Porphyria cutanea tarda in human immunodeficiency virus-seropositive men: case report and literature review

Article Abstract:

Heme is the iron-carrying part of the hemoglobin molecule, present in red blood cells, which carries oxygen to the cells of the body. Porphyria cutanea tarda (PCT) is a disorder in which the synthesis of heme is impaired. Individuals with PCT become overly sensitive to light. Manifestations which occur in early stages of the disease are fragility of the skin, bruising, blistering, heavy pigmentation, and excessive body hair. Late manifestations include scarring, the formation of cysts containing keratin, and changes similar to scleroderma, where there is degeneration of the connective tissue of the skin, lungs and internal organs. A case study of a person infected with the human immunodeficiency virus (HIV) with PCT is reported, and a review of the 17 case studies of HIV-infected individuals with PCT is presented. In 71 percent of the cases, PCT was diagnosed before or at the same time as HIV infection. All of the patients had blisters of the back of the hands, and laboratory tests showed increased levels of porphyrins (iron-containing molecules) in their urine. Other symptoms present in some of the cases were abnormal liver function, heavy pigmentation, erosions, excessive hair growth and skin fragility. Symptoms rarely seen were polycythemia (an abnormal increase in red blood cells), increased iron storage, blistering and scleroderma.
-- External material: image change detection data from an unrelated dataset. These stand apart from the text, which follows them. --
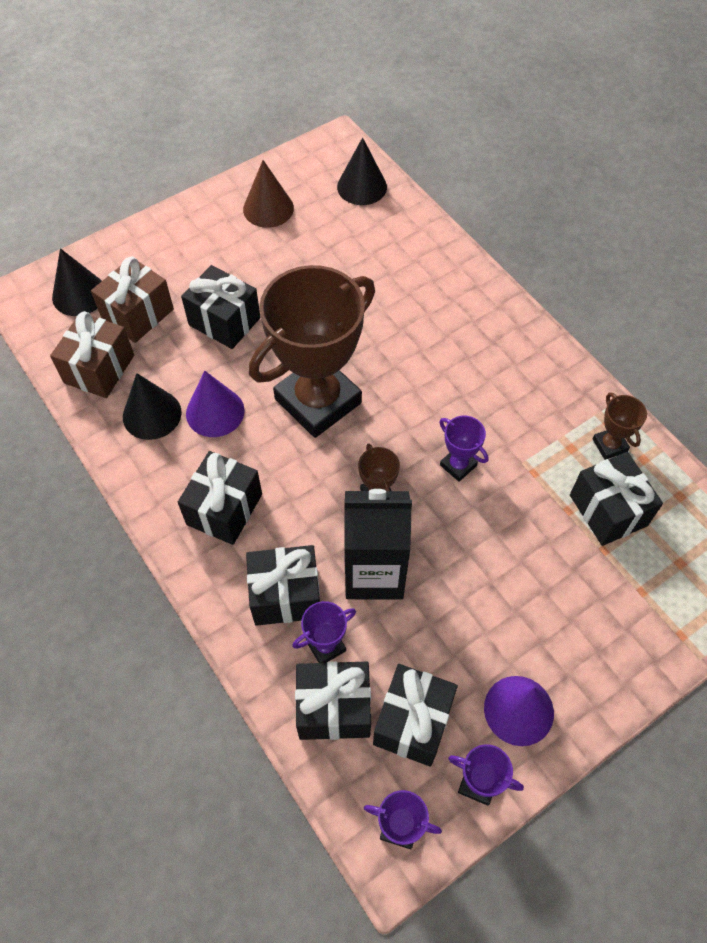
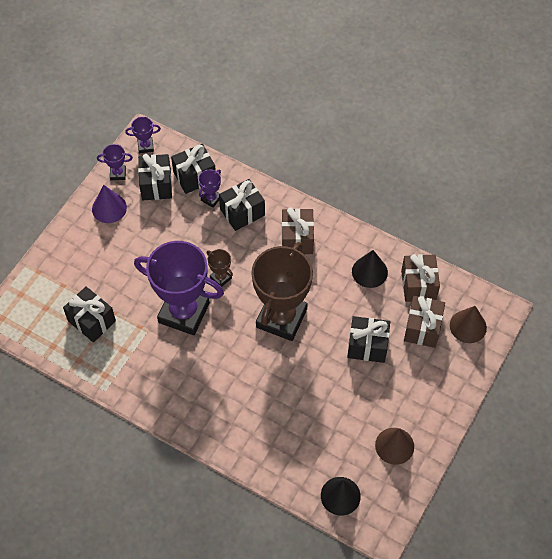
camera: 155 degrees right, 0 degrees up
black cone [52,248,102,316] -> brown cone [450,306,487,343]
black gift [178,451,262,545] -> brown gift [282,208,314,254]
purple cone [186,371,245,437] -> none
black carton [344,489,412,600] -> none
purple trophy [439,416,488,482] -> purple trophy [134,241,224,335], size x2.44
brown trophy [592,392,647,460] -> none

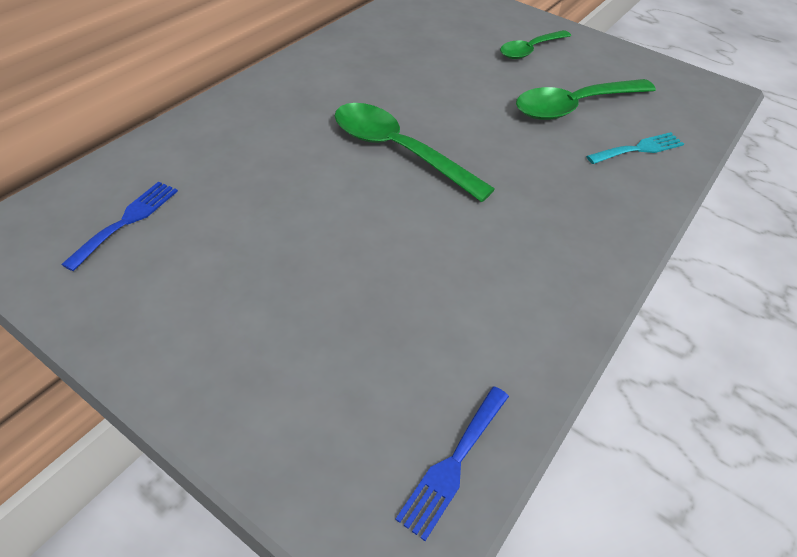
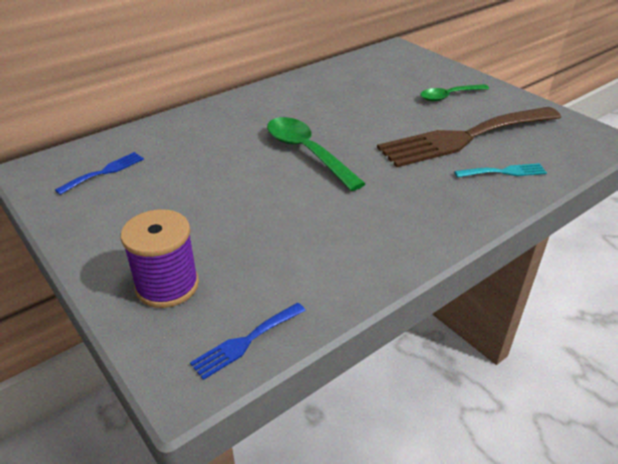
camera: 20 degrees right, 10 degrees down
green spoon [516,79,656,120] -> brown fork [377,107,561,167]
none -> purple spool [121,209,199,308]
Treatment for HIV-infected individuals with PCT should include avoidance of exposure to the sun; elimination of agents that increase the severity of disease, such as alcohol, estrogen, iron and chlorinated hydrocarbons; and removal of some blood on a periodic basis. The cause of PCT is not certain, but it is felt that HIV is involved in the development of PCT in infected individuals. (Consumer Summary produced by Reliance Medical Information, Inc.)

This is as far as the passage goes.